The next two weeks felt like being on automatic pilot, making all of the appropriate moves but not really feeling the impact of them. She was hospitalized in Pittsburgh after an MRI found lung cancer that had spread to her spine and brain. She had never smoked a day in her life; now nobody can tell me that secondhand smoke is harmless, especially a
bunch of bar owners.

She had spinal surgery in Pittsburgh, was flown back here and spent 3 weeks at St. Mary's getting radiation therapy and rehab before coming home. My mother was gracious enough to spend 4 months here afterward, helping to keep the house in order while I went back to work and our son started high school.

I can't say enough about my co-workers.

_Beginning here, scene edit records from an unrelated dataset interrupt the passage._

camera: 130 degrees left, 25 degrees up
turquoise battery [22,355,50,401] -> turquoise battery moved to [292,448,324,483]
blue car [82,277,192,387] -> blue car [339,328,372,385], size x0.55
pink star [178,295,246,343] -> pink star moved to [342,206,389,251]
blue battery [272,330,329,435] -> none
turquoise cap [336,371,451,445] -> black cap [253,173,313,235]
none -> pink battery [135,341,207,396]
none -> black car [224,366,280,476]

My boss and others picked up our cats while we were gone and discovered a broken water line that had flooded our basement, a week before we got back. Repairs weren't complete upon our return, and my son and I spent a few nights between the house, the hospital, and a motel.

Now we're over a year since her diagnosis and major treatment, and we still have a few rough spots and things to watch out for but in general her cancer is under control. The grace and mercy of this community cannot be underestimated, and I believe the foundation for that lies not in any man-made institution, be it corporation or government or even church, but the teachings and actions of Christ that so many of us have found peace, and a sense of direction and purpose.

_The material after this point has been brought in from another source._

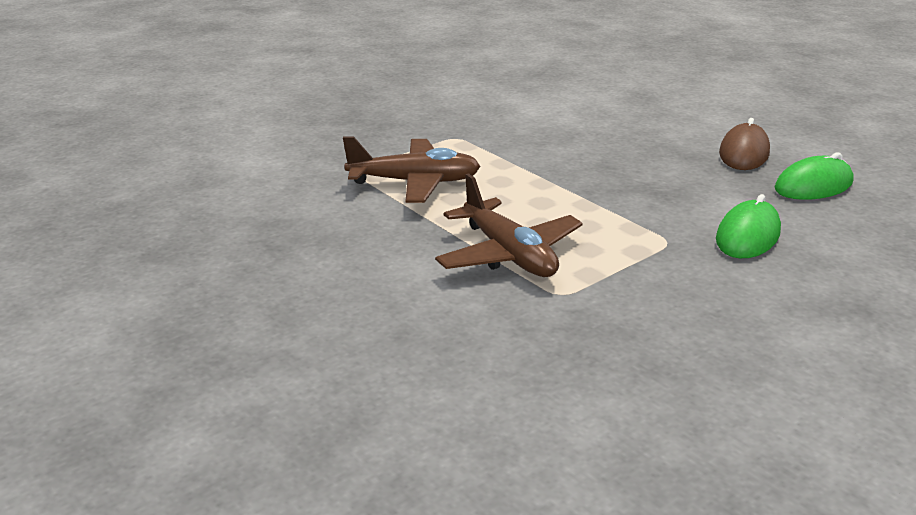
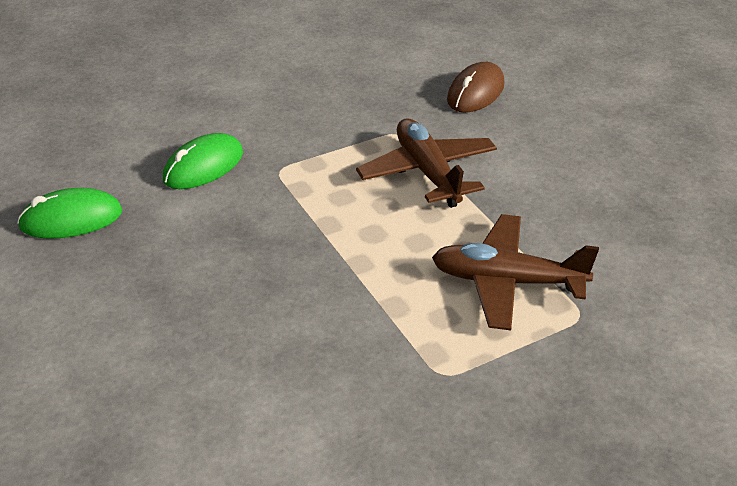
camera: 170 degrees left, 10 degrees up
brown mouse [719,118,770,170] -> brown mouse moved to [447,62,504,112]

Now my mother is starting to have some health-related issues, and my brother in Oklahoma and myself will be going back east sometime soon to set up some contingencies. Enjoy your anniversary sometime soon as well, Ralph, and may God bless you and your family.

I wasn't always what I would consider a person of faith. I was raised Roman Catholic, and worked my way through other churches, never really connecting to the message. I always seemed to feel that the man-made trappings of ritual and hierarchy got in the way of the essential message, the reason that you were there in the first place.

Going to
Young Life in high school was the closest I had ever felt to having a relationship with Christ, up until the point that our family started attending the Vineyard three years ago.

A column in Saturday's
Rocky brought my attention to a new book that appears to defiantly argue against faith, belief, and religion in general. This is Sam Harris' Letter to a Christian Nation.

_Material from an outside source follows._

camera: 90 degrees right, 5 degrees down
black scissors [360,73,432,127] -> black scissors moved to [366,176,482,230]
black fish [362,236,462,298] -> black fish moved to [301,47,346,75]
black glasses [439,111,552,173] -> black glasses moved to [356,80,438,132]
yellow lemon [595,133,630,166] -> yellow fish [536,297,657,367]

I found the column intriguing, and some of the
quotes on the website even more so.
I'll probably read the book, and may come away from it nodding in agreement with some of Mr. Harris' assertions.

This doesn't really change my thinking about the last few years, or my life in general.
Here's a brief summary of that:

I feel better about myself and my life knowing that God is a part of it.

I have no real explanation for this.

My family feels the same way, despite the recent hardships we have endured.

Many people I know that don't seem to share this also seem to be unhappy and/or searching.

I'll conclude with the first three definitions of the word faith from the American Heritage Dictionary. The varying meanings that can be drawn from just this one word could apply to any of the above topics I've written about.

American Heritage Dictionary faith (fth)
1. Confident belief in the truth, value, or trustworthiness of a person, idea, or thing.
2. Belief that does not rest on logical proof or material evidence.
3. Loyalty to a person or thing; allegiance: keeping faith with one's supporters

With this many meanings (there were more obscure ones as well) for one simple word, is it any wonder that the idea exists that man has potentially re-shaped scripture and dogma to fit his own purposes, from the Crusades to indulgences to Manifest Destiny to the Iraq War?

May you have the faith and wisdom to calmly navigate the turbulent sea of sound bites over the coming weeks, and rationally choose the best people for the tenuous and daunting job of managing our earthly kingdom.